Journal de lecture : Sortir au jour

Lu en juillet 2024

Cela peut sembler à la fois présomptueux et naïf, mais je mentirais en le formulant autrement : je voulais écrire un texte réconfortant sur la mort.

Cela dit bien ce qu’est Sortir au jour : un texte réconfortant sur la mort, sur tous les liens qui se tissent en dépit d’elle, s’intensifient parfois même à son approche. Du moins pour la partie d’Amandine Dhée, qui raconte autre chose que la maladie d’une amie, l’annonce du cancer de son père, d’une chanteuse qui symbolise son enfance, de son chat, du Covid — la mort proche comme lointaine, vague spectre ou douleur intense, quelque part entre le sacré et le médical, dont on se demande s’il faut ou non en parler aux enfants, qui éclaire en creux tout ce qu’il y a de famille, de vivant et de liens.

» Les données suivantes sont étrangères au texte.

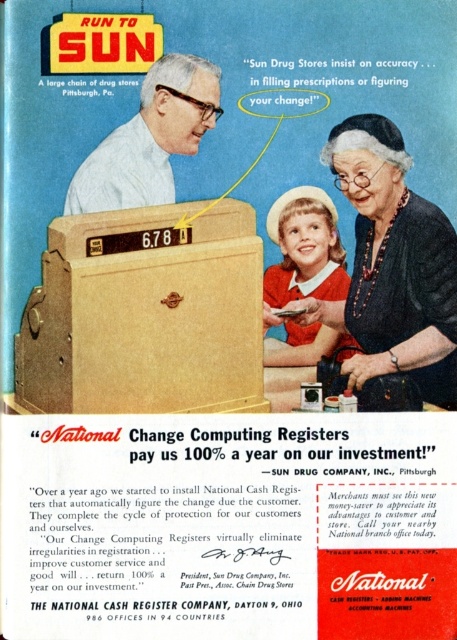
In the vintage Sun Drug Stores advertisement, there is a wooden box at center and a matte black dress at center. Which object is positioned to the left when viewed from the front?

The wooden box at center is to the left of the matte black dress at center.

You are a customer standing in front of the Sun Drug Stores advertisement. You notice the wooden box at center and the matte white shirt at center. Which object is positioned lower in the image?

The wooden box at center is located below the matte white shirt at center, so it is positioned lower in the image.

You are designing a layout for a new advertisement and need to place a smaller decorative item next to the wooden box at center and the matte white shirt at center. Given their sizes, which object should the decorative item be placed next to to ensure it doesn not overwhelm the smaller one?

The wooden box at center has a larger width than the matte white shirt at center. Therefore, the decorative item should be placed next to the matte white shirt at center to avoid overwhelming it.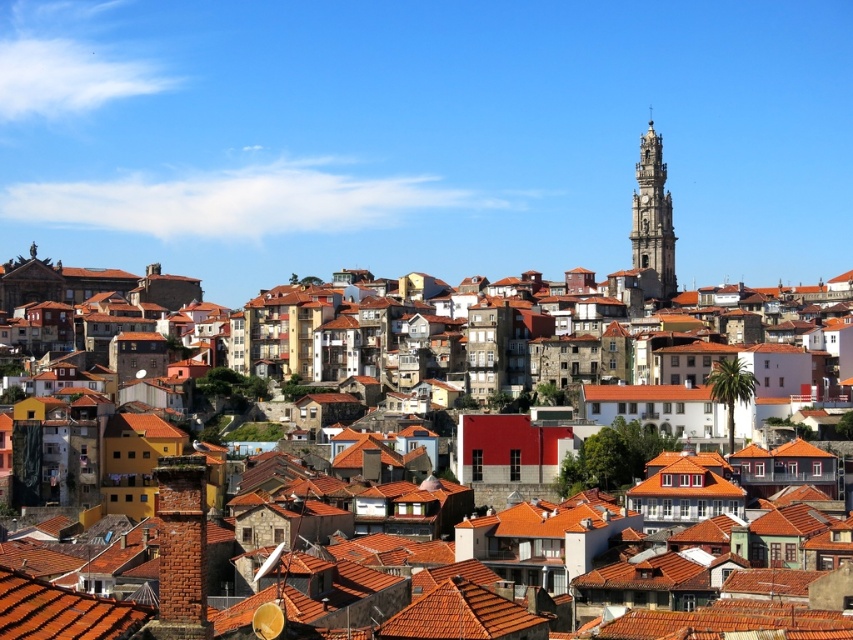
Is terracotta clay rooftops at center above golden stone tower at upper right?

Actually, terracotta clay rooftops at center is below golden stone tower at upper right.

Between point (537, 330) and point (659, 244), which one is positioned behind?

Positioned behind is point (659, 244).

Who is more distant from viewer, (726, 378) or (659, 224)?

The point (659, 224) is more distant.

Identify the location of terracotta clay rooftops at center. (345, 397).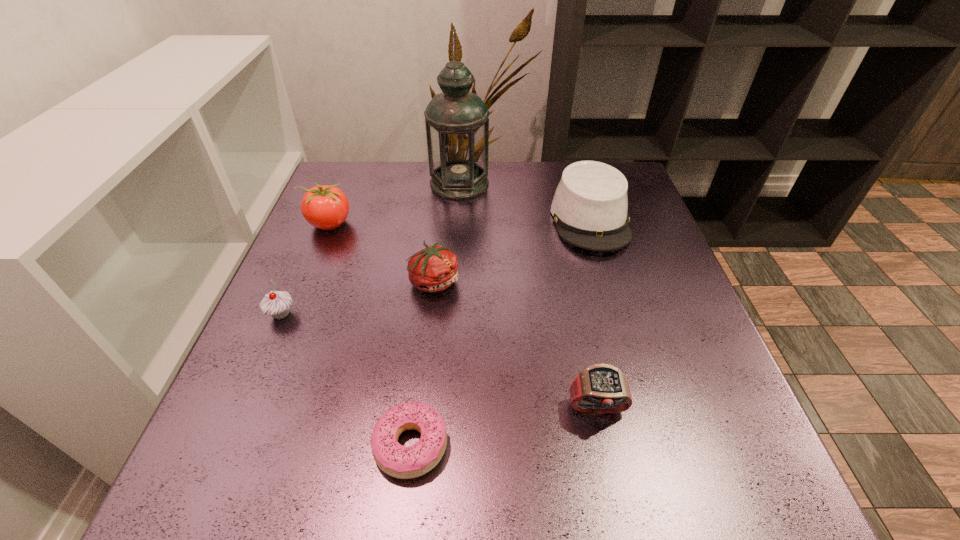
This screenshot has height=540, width=960. I want to click on vacant area in the image that satisfies the following two spatial constraints: 1. on the back side of the oil lamp; 2. on the left side of the taller tomato, so click(346, 184).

On parle de liens du sang, mais les familles sont d’abord faites de beurre et de sucre, n’en déplaise aux scientifiques et aux diététiciens.

Je ne suis plus une petite fille, je suis une femme adulte, elle-même mère de deux enfants. Cette mort me le rappelle. J’avance d’une case sur l’échiquier familial ou je recule, difficile à dire.

Ce sont les femmes qui conservent les photos, m’a dit ma tante. […] C’est vrai, c’est moi qui fais les albums photos dans la famille. Et ma mère conservait comme un trésor sa boîte à chaussures remplie à ras bord de photos. Et c’est peut-être plus juste, ces clichés pêle-mêle, plus fidèle à nos mémoires et nos souvenirs qui se télescopent.

Les mains qui se cherchent pour braver la mort, ça, ça ne changera jamais. On n’est rien, à part du lien.

En regard, la parole est donnée à Gabriele, qui regarde sinon la mort du moins les morts en face. Elle est thanatopractrice et son métier l’oblige à apprivoiser différemment la mort, seulement armée d’une trousse de maquillage. On plonge dans le monde des soins, des paroles qu’elle adresse à ses patients, toujours Madame et Monsieur, ne jamais les réduire en papis et mamies — tendresse et déférence —, de la difficulté à s’occuper d’un corps jeune, trop jeune pour être entre ses mains, ou encore des manières parfois étranges dont elle est traitée par les familles endeuillées.

Je réalise soudain que lorsque Gabriele m’a parlé de son arrière-grand-mère, mon imaginaire l’a replacée dans la cuisine de cette grand-tante.

Je crois aussi que Gabriele et moi faisons un peu le même métier : raconter une histoire.
Gabriele dénoue les traits des visages défunts, ferme les yeux, fait se joindre des mains. Elle met en scène une fin paisible, elle oppose un récit au chaos.